Another problem is actually reaching the cycler from vehicles launching from Earth or Mars. The launch craft must catch up as the cyclers make their once-every-five-months pass by the Earth or Mars. The cycler could be travelling as fast as 27,000 miles per hour as it encounters Mars. That's close to the fastest speeds that the Apollo spacecraft ever traveled. So, a rocket leaving Mars attempting to rendezvous with the cycler would expend a great deal of energy.
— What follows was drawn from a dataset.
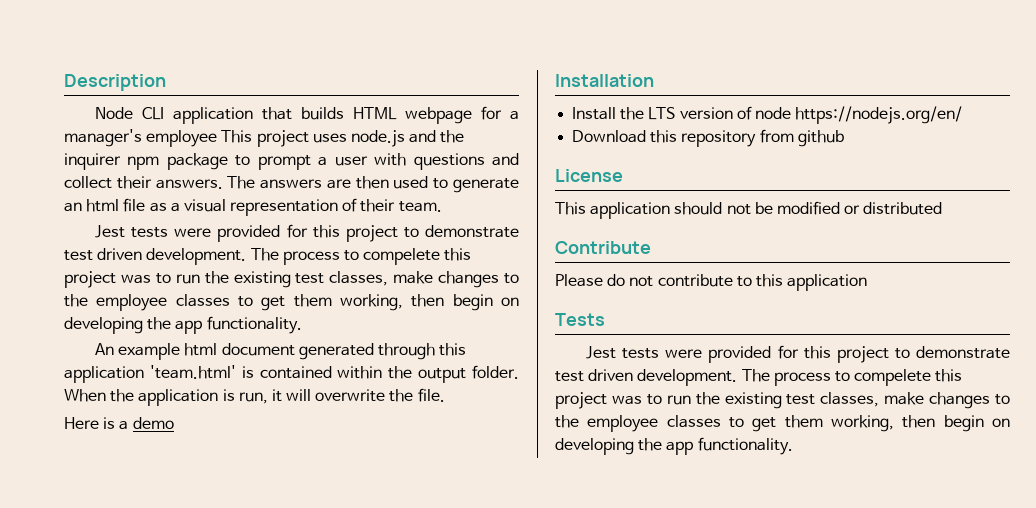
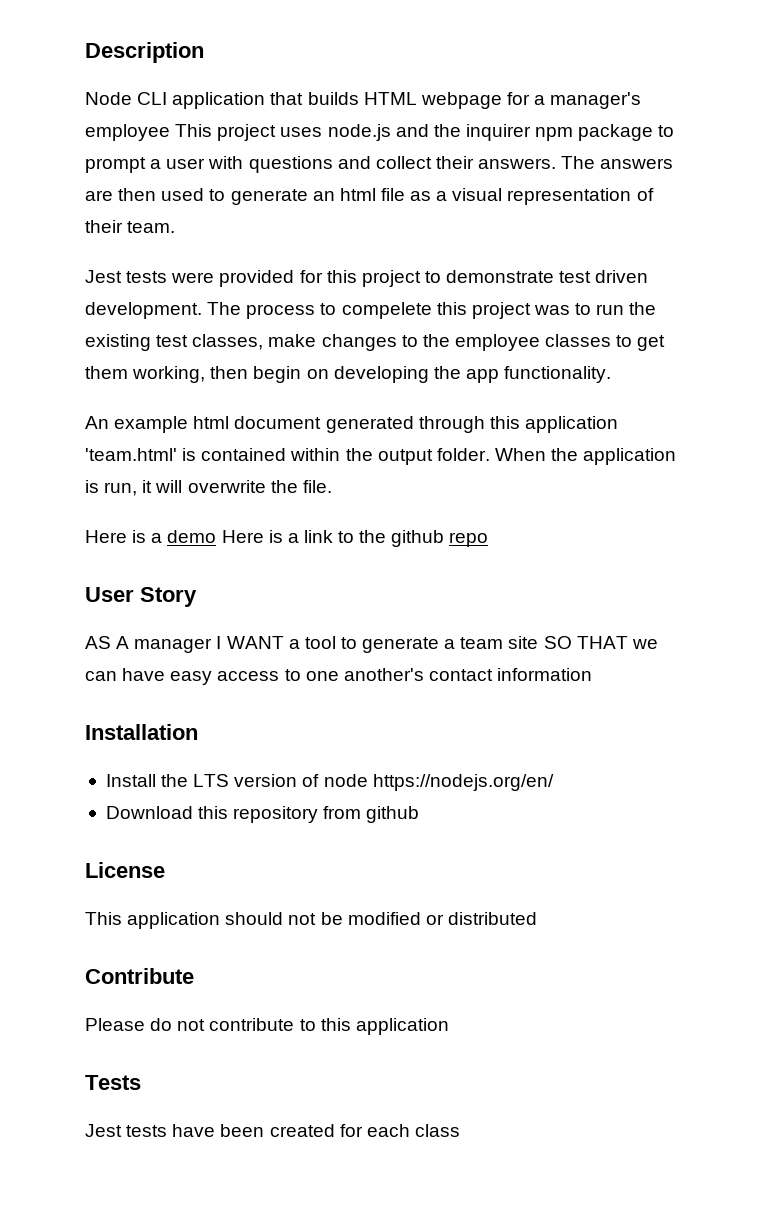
(174, 423) none -> [221,530,489,547] [85,587,197,607] [85,636,658,653] [85,668,593,685] Here is a link to the github repo // User Story // AS A manager I WANT a tool to generate a team site SO THAT we can have easy access to one another's contact information
[665,345,1010,363] [555,369,963,386] [555,392,1010,409] [555,415,1010,432] [555,437,793,455] were provided for this project to demonstrate test driven development. The process to compelete this project was to run the existing test classes, make changes to the employee classes to get them working, then begin on developing the app functionality. -> [172,1124,460,1137] have been created for each class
Or, alternatively, you could significantly slow down the cycler when it reaches Mars (by aerobraking- dipping into and out of the Martian atmosphere, with the friction of Martian air slowing the craft down). Then, it would be easy for a spaceship leaving Mars to rendezvous with the slowed cycler... though the cycler would need a big rocket boost to speed up and travel back to Earth.
|An illustration of Mars Reconnaissance Orbiter aerobraking on arrival to Mars.|
Will humans ever hitch a trip to Mars on a cycling interplanetary space station? Nearly thirty years after he first proposed it, Dr. Aldrin's cycler idea still seems like a doable approach to establishing a long-term human presence on Mars. So, whether Mars Cyclers come to pass probably depends on our dedication to exploring the solar system.
Sources: Next Big Future; March 2000 Scientific American; buzzaldrin.com; NASA; D.V. Burnes, J.M. Longuski; B. Aldrin, Cycler Orbit Between Earth and Mars, Journal of Spacecraft and Rockets (1993); Buzz Aldrin et al.; Evolutionary Space Transportation Plan for Mars Cycling Concepts.